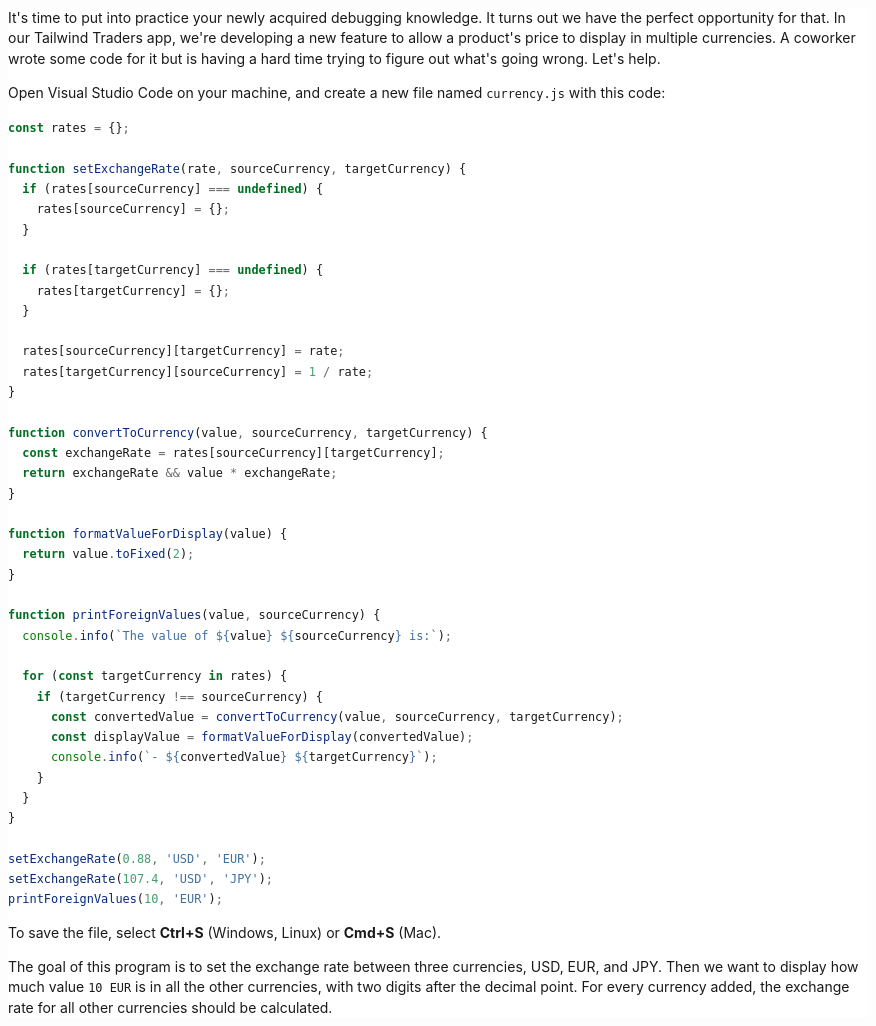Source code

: It's time to put into practice your newly acquired debugging knowledge. It turns out we have the perfect opportunity for that. In our Tailwind Traders app, we're developing a new feature to allow a product's price to display in multiple currencies. A coworker wrote some code for it but is having a hard time trying to figure out what's going wrong. Let's help.

Open Visual Studio Code on your machine, and create a new file named `currency.js` with this code:

```js
const rates = {};

function setExchangeRate(rate, sourceCurrency, targetCurrency) {
  if (rates[sourceCurrency] === undefined) {
    rates[sourceCurrency] = {};
  }

  if (rates[targetCurrency] === undefined) {
    rates[targetCurrency] = {};
  }

  rates[sourceCurrency][targetCurrency] = rate;
  rates[targetCurrency][sourceCurrency] = 1 / rate;
}

function convertToCurrency(value, sourceCurrency, targetCurrency) {
  const exchangeRate = rates[sourceCurrency][targetCurrency];
  return exchangeRate && value * exchangeRate;
}

function formatValueForDisplay(value) {
  return value.toFixed(2);
}

function printForeignValues(value, sourceCurrency) {
  console.info(`The value of ${value} ${sourceCurrency} is:`);

  for (const targetCurrency in rates) {
    if (targetCurrency !== sourceCurrency) {
      const convertedValue = convertToCurrency(value, sourceCurrency, targetCurrency);
      const displayValue = formatValueForDisplay(convertedValue);
      console.info(`- ${convertedValue} ${targetCurrency}`);
    }
  }
}

setExchangeRate(0.88, 'USD', 'EUR');
setExchangeRate(107.4, 'USD', 'JPY');
printForeignValues(10, 'EUR');
```

To save the file, select **Ctrl+S** (Windows, Linux) or **Cmd+S** (Mac).

The goal of this program is to set the exchange rate between three currencies, USD, EUR, and JPY. Then we want to display how much value `10 EUR` is in all the other currencies, with two digits after the decimal point. For every currency added, the exchange rate for all other currencies should be calculated.
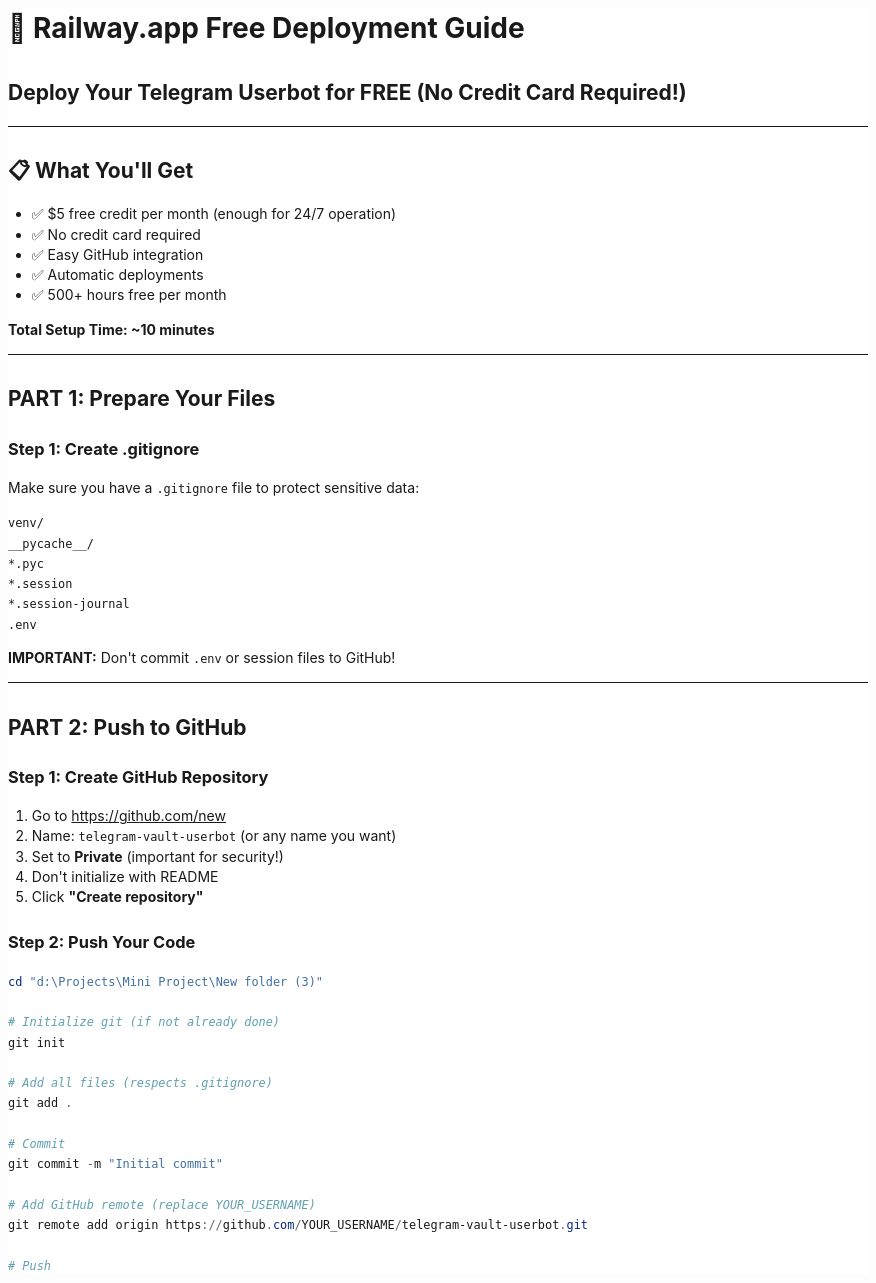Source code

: # 🚂 Railway.app Free Deployment Guide
## Deploy Your Telegram Userbot for FREE (No Credit Card Required!)

---

## 📋 What You'll Get
- ✅ $5 free credit per month (enough for 24/7 operation)
- ✅ No credit card required
- ✅ Easy GitHub integration
- ✅ Automatic deployments
- ✅ 500+ hours free per month

**Total Setup Time: ~10 minutes**

---

## PART 1: Prepare Your Files

### Step 1: Create .gitignore
Make sure you have a `.gitignore` file to protect sensitive data:

```
venv/
__pycache__/
*.pyc
*.session
*.session-journal
.env
```

**IMPORTANT:** Don't commit `.env` or session files to GitHub!

---

## PART 2: Push to GitHub

### Step 1: Create GitHub Repository
1. Go to https://github.com/new
2. Name: `telegram-vault-userbot` (or any name you want)
3. Set to **Private** (important for security!)
4. Don't initialize with README
5. Click **"Create repository"**

### Step 2: Push Your Code
```powershell
cd "d:\Projects\Mini Project\New folder (3)"

# Initialize git (if not already done)
git init

# Add all files (respects .gitignore)
git add .

# Commit
git commit -m "Initial commit"

# Add GitHub remote (replace YOUR_USERNAME)
git remote add origin https://github.com/YOUR_USERNAME/telegram-vault-userbot.git

# Push
```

—————

[WHAT IS BEING ASKED] Look through the entries and find each line that has the string "PART". Copy those lines.

[WRITTEN SOLUTION]
## PART 1: Prepare Your Files
## PART 2: Push to GitHub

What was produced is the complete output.